Reparations for whom?: A community conversation on intersectionality
Tuesday, July 11 from 6:30 p.m. until 9:00 p.m.
JACK – 505½ Waverly Avenue, Brooklyn
OBIE-winning performance venue JACK presents Reparations for Whom?: A community conversation on intersectionality – the first of several events in JACK’s yearlong series Reparations365, in which participants will explore the inherent connections between varied calls for reparations.

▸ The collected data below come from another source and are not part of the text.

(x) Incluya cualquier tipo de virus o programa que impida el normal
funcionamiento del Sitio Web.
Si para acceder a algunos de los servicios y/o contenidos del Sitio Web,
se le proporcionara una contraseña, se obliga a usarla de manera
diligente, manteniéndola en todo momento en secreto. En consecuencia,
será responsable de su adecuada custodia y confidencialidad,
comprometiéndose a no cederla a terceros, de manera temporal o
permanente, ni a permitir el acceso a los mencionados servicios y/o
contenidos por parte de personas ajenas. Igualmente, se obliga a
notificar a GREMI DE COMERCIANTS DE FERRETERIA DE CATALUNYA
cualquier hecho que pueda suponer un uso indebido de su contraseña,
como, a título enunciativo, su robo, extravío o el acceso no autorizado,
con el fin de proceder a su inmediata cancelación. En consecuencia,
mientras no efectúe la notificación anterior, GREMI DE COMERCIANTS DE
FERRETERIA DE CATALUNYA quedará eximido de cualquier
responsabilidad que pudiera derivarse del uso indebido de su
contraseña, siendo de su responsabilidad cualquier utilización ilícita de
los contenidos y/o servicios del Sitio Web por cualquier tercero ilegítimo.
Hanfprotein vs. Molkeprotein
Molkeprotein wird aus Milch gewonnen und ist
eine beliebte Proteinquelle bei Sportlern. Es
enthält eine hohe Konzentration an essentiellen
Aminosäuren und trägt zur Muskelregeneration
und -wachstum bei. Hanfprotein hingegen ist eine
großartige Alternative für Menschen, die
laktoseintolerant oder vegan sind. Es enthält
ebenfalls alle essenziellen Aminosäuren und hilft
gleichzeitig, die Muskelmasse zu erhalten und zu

In the U.S., the word “reparations” is strongly associated with making amends for the atrocities and injustices experienced by Black Americans, yet, with our array of co-existing cultures and shared histories, injustice is multi-dimensional.

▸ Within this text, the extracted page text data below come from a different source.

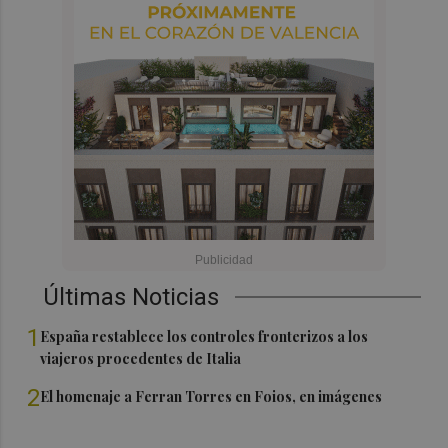
Últimas Noticias
1
España restablece los controles fronterizos a los
viajeros procedentes de Italia
2
El homenaje a Ferran Torres en Foios, en imágenes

The evening will offer a closer look at domestic reparations efforts, including those for indigenous peoples and for Japanese families incarcerated in the U.S. during WWII, examining what has already been accomplished in the spirit of reparations in U.S. and what concrete lessons can be learned from these accomplishments.
Special guests include Sasha Hohri, a key activist involved in the successful effort for reparations for Japanese-Americans incarcerated by the U.S. government during World War II, and Sheldon Raymore from the Cheyenne River Sioux Tribe.

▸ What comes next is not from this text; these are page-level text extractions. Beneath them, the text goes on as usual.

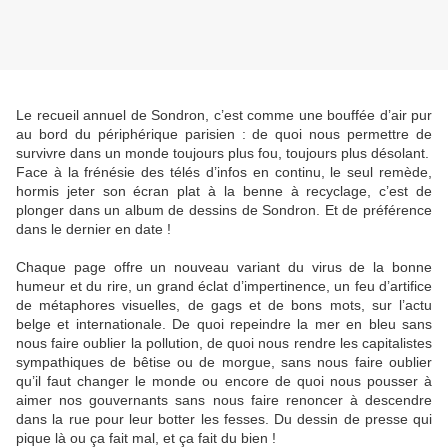
Le recueil annuel de Sondron, c’est comme une bouffée d’air pur
au bord du périphérique parisien : de quoi nous permettre de
survivre dans un monde toujours plus fou, toujours plus désolant.
Face à la frénésie des télés d’infos en continu, le seul remède,
hormis jeter son écran plat à la benne à recyclage, c’est de
plonger dans un album de dessins de Sondron. Et de préférence
dans le dernier en date !
Chaque page offre un nouveau variant du virus de la bonne
humeur et du rire, un grand éclat d’impertinence, un feu d’artifice
de métaphores visuelles, de gags et de bons mots, sur l’actu
belge et internationale. De quoi repeindre la mer en bleu sans
nous faire oublier la pollution, de quoi nous rendre les capitalistes
sympathiques de bêtise ou de morgue, sans nous faire oublier
qu’il faut changer le monde ou encore de quoi nous pousser à
aimer nos gouvernants sans nous faire renoncer à descendre
dans la rue pour leur botter les fesses. Du dessin de presse qui
pique là ou ça fait mal, et ça fait du bien !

Sasha Hohri is a founding member of Concerned Japanese Americans (CJA) and was co-chair of East Coast Japanese Americans for Redress – groups that were formed in the 1980s to advocate for redress and reparations for Japanese-Americans incarcerated during World War II. They were part of a national movement whose pressure led the United States government to pass the Civil Liberties Act in 1988, which awarded $20,000 dollars to each of the surviving internees or their descendants of the World War II camps for Japanese-Americans. She also served as a member of the board of the United Asian Communities Center.
Sheldon Raymore is a member of the Cheyenne River Sioux Tribe and currently resides in New York City. He’s worked most of his adult life in the fashion industry and when not working competes as a grass dancer on the national powwow circuit throughout Turtle Island. He also serves as a council member for the East Coast Two Spirit Society for which he facilitates their weekly powwow dance practices. Sheldon is a visual artist, Native American storyteller, and regalia designer.
Reparations365: From Memory To Movement is JACK’s yearlong series of performances, workshops, and discussions around the topic of distributive justice for Black Americans. Launched in February 2017, the series will consist of at least 20 public offerings featuring a convergence of scholars, artists, and activists. Through the series, participants will discover multiple ways to engage with the topic, all with an intention of offering tangible takeaways for participants and a concrete movement forward.
The performances will feature a host of artists in dance, theater, and music exploring the topic of repairing racial injustice. The series will also include several community conversations, panel discussions, and interactive workshops curated with the participation of our neighbors and members of the artistic and activist community in New York.